I also wanted to like this book, but I found too many of the scenes—especially in the second half—to be saccharine and sentimental. Father and son meet up and finally have the bonding fishing trip they never had on earth, then they march off arm in arm to a happy heaven where they are joyfully re-united with all their friends and family. I persevered with A Hiker’s Guide to Purgatory but felt at the end that it was a missed opportunity: that it was more of a sentimental devotional piece than a gripping novel. Too often Dan’s experiences seemed to me to rise to mild regret rather than heart-rending, purgatorial agony and there were theological and psychological insights that were absent. Maybe I was unconsciously comparing the book to C.S. Lewis’ The Great Divorce.  

The third book of new fiction is a collection of short stories by a Canadian teacher named Michael Buhler. The Burden of Light actually balances nicely the problems I had with Mr. Hren and Mr. Norton’s books. If Mr. Hren was wallowing in the dark, and Mr. Norton was wallowing in the light, Mr. Buhler’s collection does not shy away from the darker side of life. “Drug Addict” portrays an addled hooker and her addict pimp, but does so with surprising sympathy and insight. “Death in Schumacher” helps us see the death of a poor woman through the eyes of a carefree thirteen-year-old. Mr. Buhler’s story “The Intellectual” reminded me of Mr. Hren’s Yourrick—the hero being a disillusioned,  overly cerebral young man.

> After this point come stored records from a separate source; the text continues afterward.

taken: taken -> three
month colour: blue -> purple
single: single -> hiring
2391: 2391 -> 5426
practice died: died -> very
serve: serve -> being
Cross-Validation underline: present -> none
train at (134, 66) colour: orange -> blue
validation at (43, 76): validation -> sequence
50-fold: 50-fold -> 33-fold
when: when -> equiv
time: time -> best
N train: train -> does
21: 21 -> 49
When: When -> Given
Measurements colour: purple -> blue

Mr. Buhler’s collection of stories is somewhat uneven—I suspect there may be too much of an echo of Flannery O’Connor in his story “Happiness,” yet without O’Connor’s subtle satire and deft observation. Whereas Mr. Norton’s writing is rich in its description of the beauties of the wilderness, Mr. Buhler’s two-part story “The Red Canoe” evokes the Northern wilderness better by plunging the hero into a survival crisis. This story was a fine piece of writing to my mind, and Mr. Buhler ought to expand it to a novella.

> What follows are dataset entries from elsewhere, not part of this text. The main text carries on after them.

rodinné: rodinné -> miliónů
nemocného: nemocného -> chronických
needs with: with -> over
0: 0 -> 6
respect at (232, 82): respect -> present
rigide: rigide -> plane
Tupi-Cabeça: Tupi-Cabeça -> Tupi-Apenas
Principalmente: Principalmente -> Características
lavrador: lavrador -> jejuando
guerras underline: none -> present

While my opinion of two of these three books is not high, I  applaud the authors for doing the hard work and taking the risk of writing fiction. I am grateful for Angelico and Ignatius Press for publishing Joshua Hren and Michael Norton. That more faith-based fiction is being published is encouraging. It means the imagination among the faithful is not dying, but thriving, and those of us who are readers should also risk the time to read new authors.